Goal of the exercise: Copy each of the dataset entries below line for line, without changing anything.

(Dataset entries)
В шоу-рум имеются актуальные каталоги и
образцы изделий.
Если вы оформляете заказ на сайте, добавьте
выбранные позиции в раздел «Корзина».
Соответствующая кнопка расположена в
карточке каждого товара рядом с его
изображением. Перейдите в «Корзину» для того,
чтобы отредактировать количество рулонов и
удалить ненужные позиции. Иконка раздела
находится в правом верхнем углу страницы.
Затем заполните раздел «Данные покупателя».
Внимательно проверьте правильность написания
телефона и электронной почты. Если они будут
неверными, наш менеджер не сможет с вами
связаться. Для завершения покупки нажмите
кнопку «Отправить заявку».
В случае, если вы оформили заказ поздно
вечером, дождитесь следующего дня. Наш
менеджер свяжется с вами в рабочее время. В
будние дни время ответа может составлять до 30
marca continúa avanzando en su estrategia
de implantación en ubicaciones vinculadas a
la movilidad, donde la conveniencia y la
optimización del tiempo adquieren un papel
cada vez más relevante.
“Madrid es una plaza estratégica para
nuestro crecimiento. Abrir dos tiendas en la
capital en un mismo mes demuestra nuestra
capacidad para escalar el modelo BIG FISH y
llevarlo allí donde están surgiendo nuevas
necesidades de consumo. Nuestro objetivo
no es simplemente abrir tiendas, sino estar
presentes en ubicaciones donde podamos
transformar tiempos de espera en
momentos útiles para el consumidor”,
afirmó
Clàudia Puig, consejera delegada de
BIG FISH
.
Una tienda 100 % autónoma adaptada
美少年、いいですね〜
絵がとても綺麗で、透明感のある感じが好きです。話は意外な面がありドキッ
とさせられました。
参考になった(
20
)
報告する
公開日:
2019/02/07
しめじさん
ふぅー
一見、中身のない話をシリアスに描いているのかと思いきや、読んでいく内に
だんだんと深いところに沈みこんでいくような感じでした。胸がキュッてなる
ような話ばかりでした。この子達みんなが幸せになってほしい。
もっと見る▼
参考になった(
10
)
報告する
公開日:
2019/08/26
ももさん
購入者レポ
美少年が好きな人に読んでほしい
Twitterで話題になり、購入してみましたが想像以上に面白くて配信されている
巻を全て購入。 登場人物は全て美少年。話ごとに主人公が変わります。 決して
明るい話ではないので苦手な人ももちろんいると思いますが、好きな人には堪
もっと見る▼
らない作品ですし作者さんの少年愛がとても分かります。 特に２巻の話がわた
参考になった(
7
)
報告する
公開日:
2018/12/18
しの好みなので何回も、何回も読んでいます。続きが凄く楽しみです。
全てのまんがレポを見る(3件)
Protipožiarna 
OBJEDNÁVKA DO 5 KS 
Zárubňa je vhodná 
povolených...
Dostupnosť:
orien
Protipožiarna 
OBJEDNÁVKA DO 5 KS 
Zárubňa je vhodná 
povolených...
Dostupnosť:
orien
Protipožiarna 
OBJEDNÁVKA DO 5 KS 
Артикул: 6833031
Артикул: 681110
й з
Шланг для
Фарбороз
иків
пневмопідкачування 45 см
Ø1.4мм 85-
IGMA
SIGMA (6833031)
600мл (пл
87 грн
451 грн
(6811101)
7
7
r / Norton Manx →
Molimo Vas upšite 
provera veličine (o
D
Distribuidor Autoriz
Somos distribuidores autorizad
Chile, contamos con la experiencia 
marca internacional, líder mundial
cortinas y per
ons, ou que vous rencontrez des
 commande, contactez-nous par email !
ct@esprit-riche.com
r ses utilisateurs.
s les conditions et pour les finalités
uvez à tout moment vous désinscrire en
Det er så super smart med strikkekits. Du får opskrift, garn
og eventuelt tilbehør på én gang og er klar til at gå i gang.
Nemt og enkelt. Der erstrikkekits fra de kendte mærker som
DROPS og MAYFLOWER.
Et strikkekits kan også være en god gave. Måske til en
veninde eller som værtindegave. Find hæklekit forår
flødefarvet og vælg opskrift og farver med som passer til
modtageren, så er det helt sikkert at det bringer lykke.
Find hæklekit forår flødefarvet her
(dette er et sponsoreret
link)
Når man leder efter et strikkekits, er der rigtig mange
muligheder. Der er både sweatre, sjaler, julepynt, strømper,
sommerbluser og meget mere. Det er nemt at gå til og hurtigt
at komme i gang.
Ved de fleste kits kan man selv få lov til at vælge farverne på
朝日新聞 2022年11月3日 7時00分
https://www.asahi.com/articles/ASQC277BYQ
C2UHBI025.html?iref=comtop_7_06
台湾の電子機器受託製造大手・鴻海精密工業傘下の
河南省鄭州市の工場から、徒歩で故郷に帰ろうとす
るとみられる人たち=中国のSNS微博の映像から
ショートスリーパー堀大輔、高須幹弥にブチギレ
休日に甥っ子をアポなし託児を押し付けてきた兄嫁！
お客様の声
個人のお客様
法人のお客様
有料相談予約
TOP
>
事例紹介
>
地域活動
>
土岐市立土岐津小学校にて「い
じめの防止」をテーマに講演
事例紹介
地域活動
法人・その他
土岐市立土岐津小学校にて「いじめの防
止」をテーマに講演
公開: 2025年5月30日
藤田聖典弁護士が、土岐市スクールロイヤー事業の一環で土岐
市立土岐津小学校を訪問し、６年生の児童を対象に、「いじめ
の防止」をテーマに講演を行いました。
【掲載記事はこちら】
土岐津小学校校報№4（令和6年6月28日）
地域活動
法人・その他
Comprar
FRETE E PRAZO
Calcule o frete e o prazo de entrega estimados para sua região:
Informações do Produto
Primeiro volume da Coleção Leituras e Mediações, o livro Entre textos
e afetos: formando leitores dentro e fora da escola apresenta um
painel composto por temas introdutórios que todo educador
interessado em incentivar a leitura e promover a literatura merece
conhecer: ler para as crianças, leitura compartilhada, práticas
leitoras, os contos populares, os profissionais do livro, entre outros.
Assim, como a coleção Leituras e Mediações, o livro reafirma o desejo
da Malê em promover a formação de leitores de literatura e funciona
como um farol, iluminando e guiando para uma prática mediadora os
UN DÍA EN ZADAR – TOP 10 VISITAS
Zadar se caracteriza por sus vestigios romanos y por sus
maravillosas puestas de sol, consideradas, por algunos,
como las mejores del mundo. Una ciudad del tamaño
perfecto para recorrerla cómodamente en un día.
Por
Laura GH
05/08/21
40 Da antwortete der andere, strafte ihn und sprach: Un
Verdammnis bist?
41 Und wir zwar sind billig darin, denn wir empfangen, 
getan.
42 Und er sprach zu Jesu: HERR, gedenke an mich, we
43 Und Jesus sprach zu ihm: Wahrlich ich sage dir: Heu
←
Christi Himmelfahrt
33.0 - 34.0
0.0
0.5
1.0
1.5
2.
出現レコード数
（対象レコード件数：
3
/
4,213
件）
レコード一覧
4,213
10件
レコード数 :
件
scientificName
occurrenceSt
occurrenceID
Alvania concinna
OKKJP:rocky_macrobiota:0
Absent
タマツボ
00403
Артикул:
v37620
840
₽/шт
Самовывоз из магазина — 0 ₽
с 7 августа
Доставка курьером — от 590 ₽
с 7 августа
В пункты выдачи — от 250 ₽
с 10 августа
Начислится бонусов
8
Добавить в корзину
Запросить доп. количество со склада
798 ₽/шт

Exercise answer:
В шоу-рум имеются актуальные каталоги и
образцы изделий.
Если вы оформляете заказ на сайте, добавьте
выбранные позиции в раздел «Корзина».
Соответствующая кнопка расположена в
карточке каждого товара рядом с его
изображением. Перейдите в «Корзину» для того,
чтобы отредактировать количество рулонов и
удалить ненужные позиции. Иконка раздела
находится в правом верхнем углу страницы.
Затем заполните раздел «Данные покупателя».
Внимательно проверьте правильность написания
телефона и электронной почты. Если они будут
неверными, наш менеджер не сможет с вами
связаться. Для завершения покупки нажмите
кнопку «Отправить заявку».
В случае, если вы оформили заказ поздно
вечером, дождитесь следующего дня. Наш
менеджер свяжется с вами в рабочее время. В
будние дни время ответа может составлять до 30
marca continúa avanzando en su estrategia
de implantación en ubicaciones vinculadas a
la movilidad, donde la conveniencia y la
optimización del tiempo adquieren un papel
cada vez más relevante.
“Madrid es una plaza estratégica para
nuestro crecimiento. Abrir dos tiendas en la
capital en un mismo mes demuestra nuestra
capacidad para escalar el modelo BIG FISH y
llevarlo allí donde están surgiendo nuevas
necesidades de consumo. Nuestro objetivo
no es simplemente abrir tiendas, sino estar
presentes en ubicaciones donde podamos
transformar tiempos de espera en
momentos útiles para el consumidor”,
afirmó
Clàudia Puig, consejera delegada de
BIG FISH
.
Una tienda 100 % autónoma adaptada
美少年、いいですね〜
絵がとても綺麗で、透明感のある感じが好きです。話は意外な面がありドキッ
とさせられました。
参考になった(
20
)
報告する
公開日:
2019/02/07
しめじさん
ふぅー
一見、中身のない話をシリアスに描いているのかと思いきや、読んでいく内に
だんだんと深いところに沈みこんでいくような感じでした。胸がキュッてなる
ような話ばかりでした。この子達みんなが幸せになってほしい。
もっと見る▼
参考になった(
10
)
報告する
公開日:
2019/08/26
ももさん
購入者レポ
美少年が好きな人に読んでほしい
Twitterで話題になり、購入してみましたが想像以上に面白くて配信されている
巻を全て購入。 登場人物は全て美少年。話ごとに主人公が変わります。 決して
明るい話ではないので苦手な人ももちろんいると思いますが、好きな人には堪
もっと見る▼
らない作品ですし作者さんの少年愛がとても分かります。 特に２巻の話がわた
参考になった(
7
)
報告する
公開日:
2018/12/18
しの好みなので何回も、何回も読んでいます。続きが凄く楽しみです。
全てのまんがレポを見る(3件)
Protipožiarna 
OBJEDNÁVKA DO 5 KS 
Zárubňa je vhodná 
povolených...
Dostupnosť:
orien
Protipožiarna 
OBJEDNÁVKA DO 5 KS 
Zárubňa je vhodná 
povolených...
Dostupnosť:
orien
Protipožiarna 
OBJEDNÁVKA DO 5 KS 
Артикул: 6833031
Артикул: 681110
й з
Шланг для
Фарбороз
иків
пневмопідкачування 45 см
Ø1.4мм 85-
IGMA
SIGMA (6833031)
600мл (пл
87 грн
451 грн
(6811101)
7
7
r / Norton Manx →
Molimo Vas upšite 
provera veličine (o
D
Distribuidor Autoriz
Somos distribuidores autorizad
Chile, contamos con la experiencia 
marca internacional, líder mundial
cortinas y per
ons, ou que vous rencontrez des
 commande, contactez-nous par email !
ct@esprit-riche.com
r ses utilisateurs.
s les conditions et pour les finalités
uvez à tout moment vous désinscrire en
Det er så super smart med strikkekits. Du får opskrift, garn
og eventuelt tilbehør på én gang og er klar til at gå i gang.
Nemt og enkelt. Der erstrikkekits fra de kendte mærker som
DROPS og MAYFLOWER.
Et strikkekits kan også være en god gave. Måske til en
veninde eller som værtindegave. Find hæklekit forår
flødefarvet og vælg opskrift og farver med som passer til
modtageren, så er det helt sikkert at det bringer lykke.
Find hæklekit forår flødefarvet her
(dette er et sponsoreret
link)
Når man leder efter et strikkekits, er der rigtig mange
muligheder. Der er både sweatre, sjaler, julepynt, strømper,
sommerbluser og meget mere. Det er nemt at gå til og hurtigt
at komme i gang.
Ved de fleste kits kan man selv få lov til at vælge farverne på
朝日新聞 2022年11月3日 7時00分
https://www.asahi.com/articles/ASQC277BYQ
C2UHBI025.html?iref=comtop_7_06
台湾の電子機器受託製造大手・鴻海精密工業傘下の
河南省鄭州市の工場から、徒歩で故郷に帰ろうとす
るとみられる人たち=中国のSNS微博の映像から
ショートスリーパー堀大輔、高須幹弥にブチギレ
休日に甥っ子をアポなし託児を押し付けてきた兄嫁！
お客様の声
個人のお客様
法人のお客様
有料相談予約
TOP
>
事例紹介
>
地域活動
>
土岐市立土岐津小学校にて「い
じめの防止」をテーマに講演
事例紹介
地域活動
法人・その他
土岐市立土岐津小学校にて「いじめの防
止」をテーマに講演
公開: 2025年5月30日
藤田聖典弁護士が、土岐市スクールロイヤー事業の一環で土岐
市立土岐津小学校を訪問し、６年生の児童を対象に、「いじめ
の防止」をテーマに講演を行いました。
【掲載記事はこちら】
土岐津小学校校報№4（令和6年6月28日）
地域活動
法人・その他
Comprar
FRETE E PRAZO
Calcule o frete e o prazo de entrega estimados para sua região:
Informações do Produto
Primeiro volume da Coleção Leituras e Mediações, o livro Entre textos
e afetos: formando leitores dentro e fora da escola apresenta um
painel composto por temas introdutórios que todo educador
interessado em incentivar a leitura e promover a literatura merece
conhecer: ler para as crianças, leitura compartilhada, práticas
leitoras, os contos populares, os profissionais do livro, entre outros.
Assim, como a coleção Leituras e Mediações, o livro reafirma o desejo
da Malê em promover a formação de leitores de literatura e funciona
como um farol, iluminando e guiando para uma prática mediadora os
UN DÍA EN ZADAR – TOP 10 VISITAS
Zadar se caracteriza por sus vestigios romanos y por sus
maravillosas puestas de sol, consideradas, por algunos,
como las mejores del mundo. Una ciudad del tamaño
perfecto para recorrerla cómodamente en un día.
Por
Laura GH
05/08/21
40 Da antwortete der andere, strafte ihn und sprach: Un
Verdammnis bist?
41 Und wir zwar sind billig darin, denn wir empfangen, 
getan.
42 Und er sprach zu Jesu: HERR, gedenke an mich, we
43 Und Jesus sprach zu ihm: Wahrlich ich sage dir: Heu
←
Christi Himmelfahrt
33.0 - 34.0
0.0
0.5
1.0
1.5
2.
出現レコード数
（対象レコード件数：
3
/
4,213
件）
レコード一覧
4,213
10件
レコード数 :
件
scientificName
occurrenceSt
occurrenceID
Alvania concinna
OKKJP:rocky_macrobiota:0
Absent
タマツボ
00403
Артикул:
v37620
840
₽/шт
Самовывоз из магазина — 0 ₽
с 7 августа
Доставка курьером — от 590 ₽
с 7 августа
В пункты выдачи — от 250 ₽
с 10 августа
Начислится бонусов
8
Добавить в корзину
Запросить доп. количество со склада
798 ₽/шт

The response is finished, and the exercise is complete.